Nordbib and NOP-HS host policy making workshops on Open Access in Elsinore, Denmark, 23-24 April 2007



The meeting took its point of departure from the recently released “Open Access in the Nordic Countries- A State of the Art Report”, written by Turid Hedlund and Ingegerd Rabow, which summarizes activities to date that have been carried out by researchers, libraries and library electronic presses to support Open Access. The meeting was attended by librarians, funding agencies, some researchers from across the five Nordic countries and just two publishers. SPARC Europe Director David Prosser was also a participant, as was his fellow countrywoman Astrid Wissenburg, who shared some interesting insight into how research is funded through the research councils in the UK.

Generally Open Access discussions related to journals have focused on STM. This was not true of the Nordbib meeting; a great deal of attention was given to journals in the Social Sciences and Humanities as well as Nordic language journals and how these will be affected by Open Access. This is a critical question for the Nordic research councils and the Nordic Board for Periodicals in the Humanities and Social Sciences (NOP-HS), who are currently redefining their grant programs to meet the new challenges. Many of the journals supported by grants in the region are published in local languages and are empirically focused on Nordic cases and data. The crux of the matter for these journals is whether an Open Access model would destroy the small but critical revenue generated by subscription sales and thereby lead to their demise. Counter arguments contend that Open Access would give these journals an added momentum by extending their reach to a global audience of researchers with an interest in Nordic-specific research. Open Access might even fuel low-priced subscriptions and generate a better income.
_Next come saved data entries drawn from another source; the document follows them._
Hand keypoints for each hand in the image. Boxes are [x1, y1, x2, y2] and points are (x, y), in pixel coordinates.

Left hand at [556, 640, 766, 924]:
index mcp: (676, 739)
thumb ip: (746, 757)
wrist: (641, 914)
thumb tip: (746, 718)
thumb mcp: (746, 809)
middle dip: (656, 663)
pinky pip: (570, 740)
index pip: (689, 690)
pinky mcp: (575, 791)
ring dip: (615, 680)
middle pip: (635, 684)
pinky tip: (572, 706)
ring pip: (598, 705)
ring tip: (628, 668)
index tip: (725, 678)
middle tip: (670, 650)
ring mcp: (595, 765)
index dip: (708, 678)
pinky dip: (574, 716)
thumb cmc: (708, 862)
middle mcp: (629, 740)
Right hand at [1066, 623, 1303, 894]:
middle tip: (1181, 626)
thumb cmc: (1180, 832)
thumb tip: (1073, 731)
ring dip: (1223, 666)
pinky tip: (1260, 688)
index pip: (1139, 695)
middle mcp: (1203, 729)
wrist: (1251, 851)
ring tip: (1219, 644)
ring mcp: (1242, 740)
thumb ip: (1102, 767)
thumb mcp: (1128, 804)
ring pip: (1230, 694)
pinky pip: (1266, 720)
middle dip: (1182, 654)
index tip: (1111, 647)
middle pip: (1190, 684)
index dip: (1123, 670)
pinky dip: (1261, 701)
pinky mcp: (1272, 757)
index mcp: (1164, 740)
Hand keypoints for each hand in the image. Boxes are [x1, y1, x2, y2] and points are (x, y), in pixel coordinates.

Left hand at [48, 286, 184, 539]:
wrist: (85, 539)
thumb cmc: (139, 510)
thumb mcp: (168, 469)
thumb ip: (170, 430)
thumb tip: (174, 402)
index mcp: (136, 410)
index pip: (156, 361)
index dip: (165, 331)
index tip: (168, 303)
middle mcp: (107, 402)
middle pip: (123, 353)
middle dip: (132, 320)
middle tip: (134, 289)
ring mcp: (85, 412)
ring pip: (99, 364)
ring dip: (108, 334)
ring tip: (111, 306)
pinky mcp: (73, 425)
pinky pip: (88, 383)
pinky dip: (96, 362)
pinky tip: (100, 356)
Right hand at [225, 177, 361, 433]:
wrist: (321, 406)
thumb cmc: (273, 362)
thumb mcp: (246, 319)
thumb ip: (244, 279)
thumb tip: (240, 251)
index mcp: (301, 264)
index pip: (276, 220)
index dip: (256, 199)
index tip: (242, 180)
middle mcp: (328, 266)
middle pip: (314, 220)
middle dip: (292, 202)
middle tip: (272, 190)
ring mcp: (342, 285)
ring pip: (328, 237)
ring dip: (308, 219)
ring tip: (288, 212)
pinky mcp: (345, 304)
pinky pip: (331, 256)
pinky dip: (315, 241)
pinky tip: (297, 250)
Funding agencies expressed concerns that during a transitional period, two different models would need to be pursued meaning that publication fees would likely be a cost added to the support they are already providing. An alternative model would be to replace the current system of providing grants to journals, with a system that makes funding for publication fees available to researchers publishing Nordic materials. In this climate of debate, many of the working groups concluded that what is needed is further analysis of possible models and their pros and cons and financial consequences.
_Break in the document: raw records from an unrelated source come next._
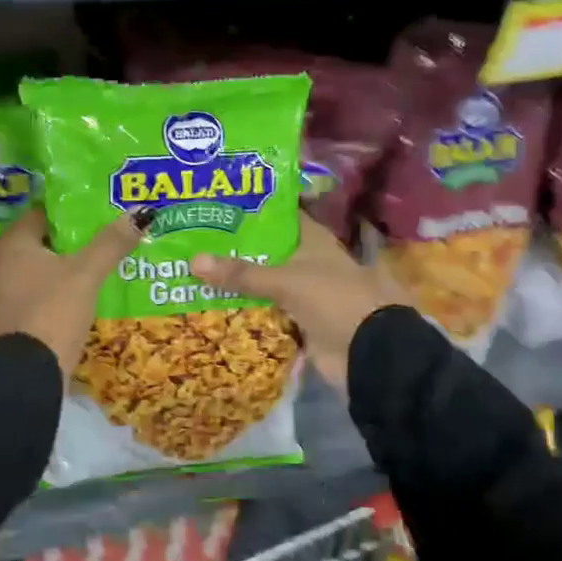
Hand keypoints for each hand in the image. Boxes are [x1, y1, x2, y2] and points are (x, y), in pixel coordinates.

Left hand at [0, 208, 143, 377]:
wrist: (27, 373)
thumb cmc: (52, 310)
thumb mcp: (86, 274)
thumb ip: (111, 243)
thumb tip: (143, 212)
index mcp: (12, 242)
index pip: (43, 213)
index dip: (71, 211)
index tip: (99, 211)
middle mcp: (0, 262)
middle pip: (41, 241)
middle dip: (71, 240)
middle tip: (105, 235)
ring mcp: (2, 292)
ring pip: (39, 269)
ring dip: (64, 266)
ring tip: (99, 263)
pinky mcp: (11, 317)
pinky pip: (37, 292)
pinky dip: (56, 289)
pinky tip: (81, 293)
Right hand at [191, 218, 401, 391]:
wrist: (369, 353)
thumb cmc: (334, 300)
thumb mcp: (285, 281)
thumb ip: (241, 273)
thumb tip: (192, 260)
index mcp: (314, 242)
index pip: (282, 217)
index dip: (255, 210)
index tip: (220, 206)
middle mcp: (310, 264)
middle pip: (268, 253)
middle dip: (237, 250)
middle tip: (195, 242)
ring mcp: (305, 295)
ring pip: (265, 284)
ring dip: (239, 284)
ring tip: (196, 273)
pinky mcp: (300, 324)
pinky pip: (267, 313)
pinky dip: (247, 312)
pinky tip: (215, 307)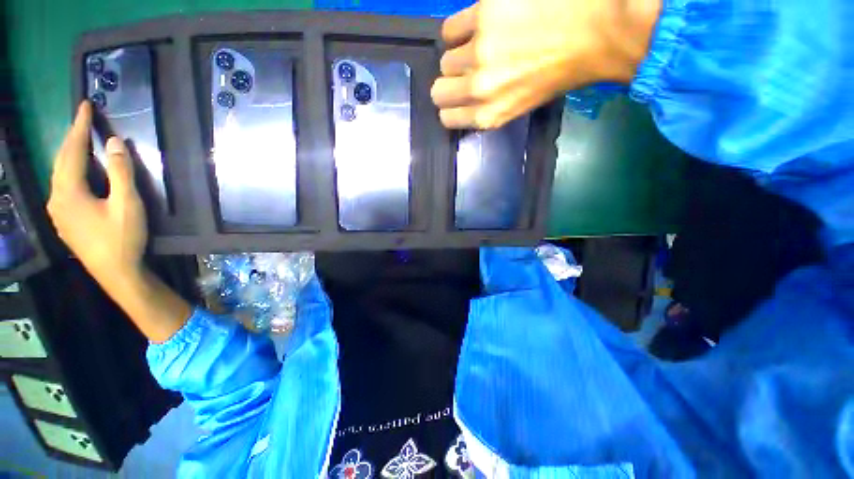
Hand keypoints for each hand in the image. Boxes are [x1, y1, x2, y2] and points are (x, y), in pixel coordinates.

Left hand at [47, 101, 147, 286]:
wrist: (116, 273)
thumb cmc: (122, 238)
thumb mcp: (127, 205)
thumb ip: (121, 173)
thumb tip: (115, 142)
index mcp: (68, 191)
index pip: (72, 150)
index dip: (79, 126)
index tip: (84, 105)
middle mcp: (56, 198)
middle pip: (61, 160)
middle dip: (71, 138)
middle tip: (82, 119)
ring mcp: (58, 211)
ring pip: (59, 174)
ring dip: (69, 155)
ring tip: (80, 142)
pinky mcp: (64, 221)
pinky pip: (62, 187)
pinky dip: (69, 172)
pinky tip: (77, 173)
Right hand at [431, 0, 660, 128]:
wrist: (597, 31)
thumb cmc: (560, 74)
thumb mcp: (519, 107)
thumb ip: (488, 109)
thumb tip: (466, 100)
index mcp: (489, 114)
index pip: (446, 117)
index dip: (450, 107)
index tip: (456, 99)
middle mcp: (479, 88)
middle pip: (439, 91)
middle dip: (448, 84)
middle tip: (465, 73)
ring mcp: (479, 51)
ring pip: (445, 60)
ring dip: (457, 56)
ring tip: (478, 47)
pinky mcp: (483, 15)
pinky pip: (450, 29)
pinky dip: (458, 30)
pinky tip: (477, 27)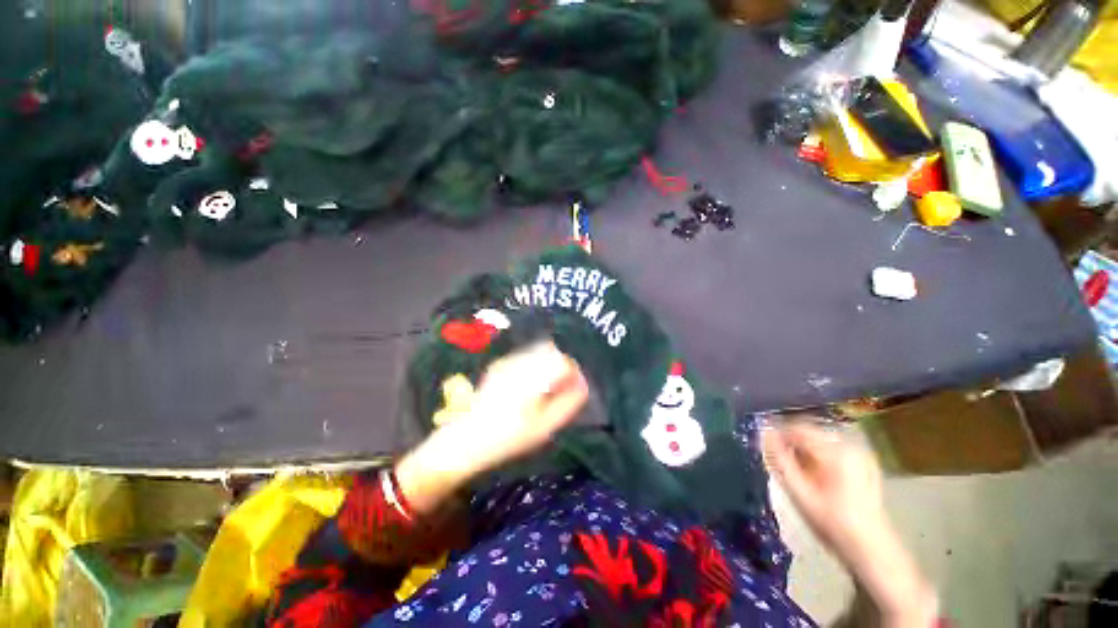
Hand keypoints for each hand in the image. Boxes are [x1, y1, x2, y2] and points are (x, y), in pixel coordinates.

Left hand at [446, 341, 589, 474]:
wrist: (466, 439)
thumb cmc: (510, 437)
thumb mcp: (545, 426)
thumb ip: (568, 403)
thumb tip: (582, 385)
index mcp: (533, 377)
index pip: (563, 361)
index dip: (574, 373)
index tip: (575, 388)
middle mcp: (520, 363)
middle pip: (551, 350)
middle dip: (561, 365)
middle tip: (560, 387)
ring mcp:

The meeting hosted structured sessions to encourage both networking and discussions that would lead to concrete actions for future co-operation across the region. Working groups included good cross sections of participants but unfortunately the aim of devising co-operative measures at a Nordic level was not entirely achieved. However, some common suggestions did seem to emerge from several groups:

1. Devise a common Nordic indexing of journals published in the region, as the current Impact Factor ranking is not meaningful to a number of Social Science and Humanities journals and does not fully capture the publishing practices of researchers in these fields (who tend to favor monographs and other publication types).
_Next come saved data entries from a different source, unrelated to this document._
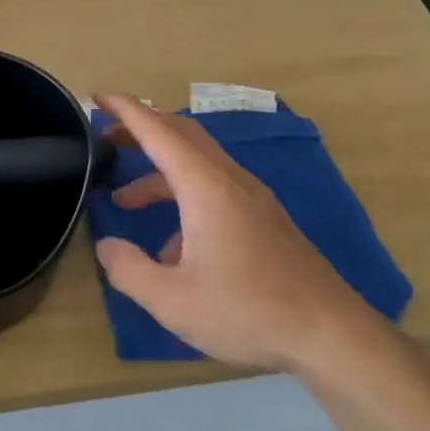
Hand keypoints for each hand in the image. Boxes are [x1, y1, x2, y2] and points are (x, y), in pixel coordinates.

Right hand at [92, 91, 380, 372]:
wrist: (331, 334)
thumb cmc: (248, 311)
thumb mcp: (173, 301)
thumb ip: (129, 270)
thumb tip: (106, 246)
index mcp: (205, 187)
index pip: (158, 131)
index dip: (125, 109)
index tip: (98, 96)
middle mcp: (230, 180)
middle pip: (181, 134)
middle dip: (141, 129)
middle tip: (106, 137)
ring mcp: (252, 197)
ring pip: (198, 162)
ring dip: (159, 170)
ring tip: (125, 200)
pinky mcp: (264, 218)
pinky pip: (215, 187)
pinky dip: (183, 194)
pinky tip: (173, 246)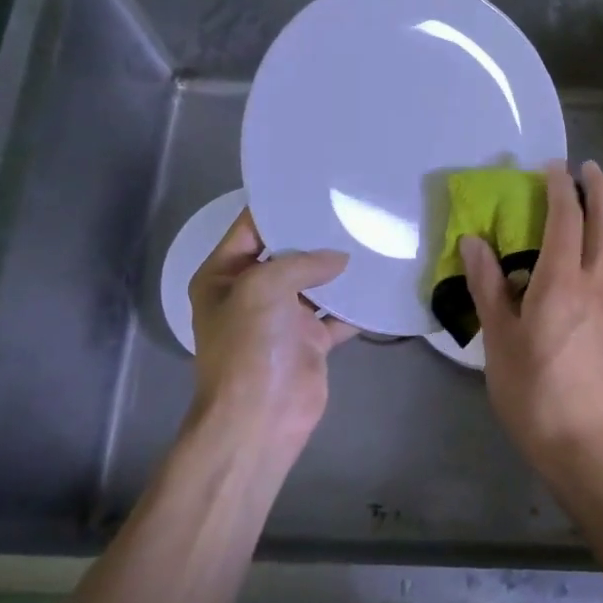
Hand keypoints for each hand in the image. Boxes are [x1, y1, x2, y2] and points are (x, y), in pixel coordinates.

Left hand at [188, 210, 356, 454]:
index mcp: (224, 276)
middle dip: (315, 235)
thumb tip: (340, 258)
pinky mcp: (310, 340)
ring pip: (314, 282)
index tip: (314, 185)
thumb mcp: (263, 287)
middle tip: (352, 206)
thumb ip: (301, 262)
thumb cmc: (249, 345)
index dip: (278, 206)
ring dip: (338, 268)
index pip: (250, 229)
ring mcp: (282, 318)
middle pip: (286, 254)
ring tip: (370, 236)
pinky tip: (379, 281)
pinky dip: (355, 303)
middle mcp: (251, 292)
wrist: (260, 417)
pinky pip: (336, 314)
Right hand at [459, 160, 602, 469]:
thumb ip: (488, 286)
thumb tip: (473, 240)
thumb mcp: (498, 339)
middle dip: (597, 191)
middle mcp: (593, 285)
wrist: (577, 438)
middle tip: (586, 168)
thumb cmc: (529, 390)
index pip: (565, 221)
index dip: (560, 189)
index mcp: (561, 283)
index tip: (550, 166)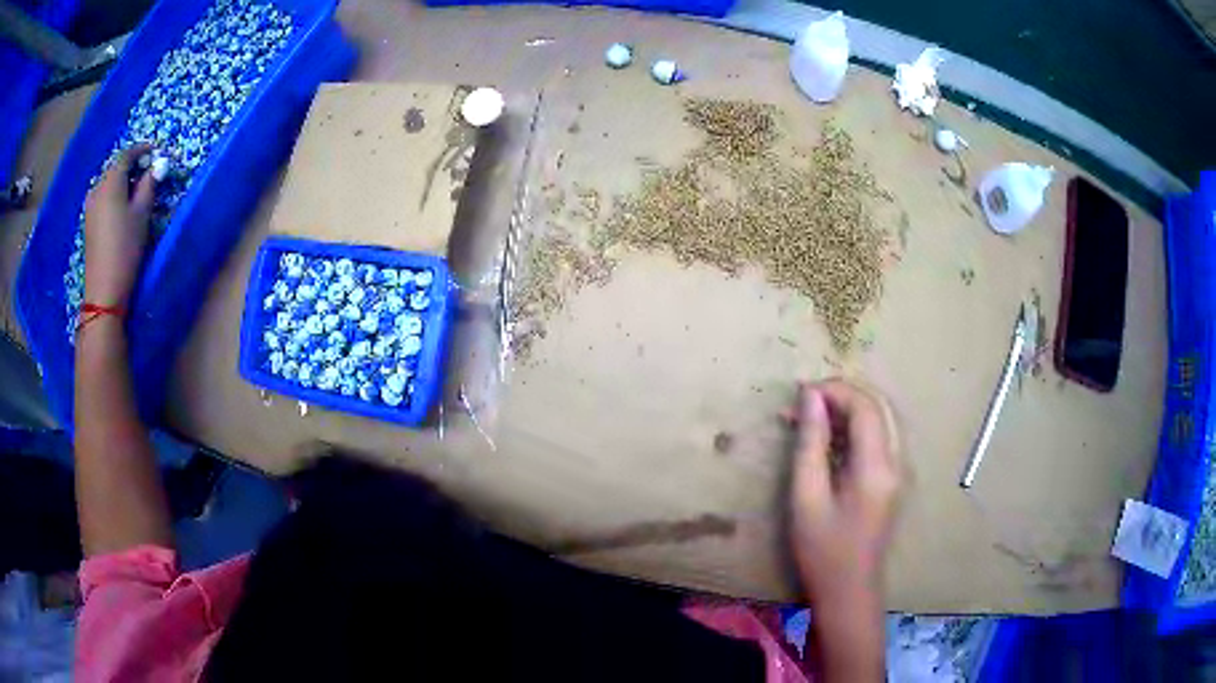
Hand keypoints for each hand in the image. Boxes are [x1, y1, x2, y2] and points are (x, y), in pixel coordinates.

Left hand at [83, 144, 155, 308]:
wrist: (104, 289)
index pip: (127, 154)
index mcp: (111, 181)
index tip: (155, 152)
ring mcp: (90, 206)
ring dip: (123, 182)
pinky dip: (115, 194)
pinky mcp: (89, 221)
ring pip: (109, 183)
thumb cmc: (125, 248)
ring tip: (137, 192)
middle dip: (132, 166)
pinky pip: (103, 197)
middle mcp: (97, 187)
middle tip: (148, 173)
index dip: (142, 150)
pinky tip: (123, 207)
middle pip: (116, 168)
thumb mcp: (142, 213)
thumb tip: (156, 167)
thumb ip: (149, 184)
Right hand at [788, 379, 901, 603]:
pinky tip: (827, 439)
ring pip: (881, 419)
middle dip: (842, 394)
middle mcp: (896, 461)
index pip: (864, 406)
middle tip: (805, 400)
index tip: (799, 392)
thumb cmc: (822, 550)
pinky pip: (879, 437)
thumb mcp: (806, 497)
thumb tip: (809, 397)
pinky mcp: (892, 479)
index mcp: (877, 466)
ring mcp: (898, 470)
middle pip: (878, 406)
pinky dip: (854, 427)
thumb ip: (810, 443)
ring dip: (848, 409)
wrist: (848, 591)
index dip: (834, 390)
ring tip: (810, 416)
2. It is important to preserve Nordic language journals, but English summaries or translations might also be useful for an international audience, though this will mean an added cost within an already burdened financial system.

3. There are pros and cons of a Nordic portal to archives, journals and other materials, but most agree that this is not worth pursuing if researchers do not recognize its value.

4. Copyright is an important area, with many unclear areas at present. It should not be left up to individual researchers to sort out copyright issues. Rather universities should provide support services to the researchers they employ.

5. A future meeting to include the same cross section of participants should take place, and publishers should also be included among the presenters.

The Nordbib and NOP-HS staff did an excellent job of hosting and organizing this event and we look forward to their final report, including the complementary sections resulting from the workshop recommendations, which is due in early June. While a concrete plan for co-operative action might not have been achieved, the networking that was accomplished at this event will no doubt lead to various forms of Nordic co-operation nonetheless.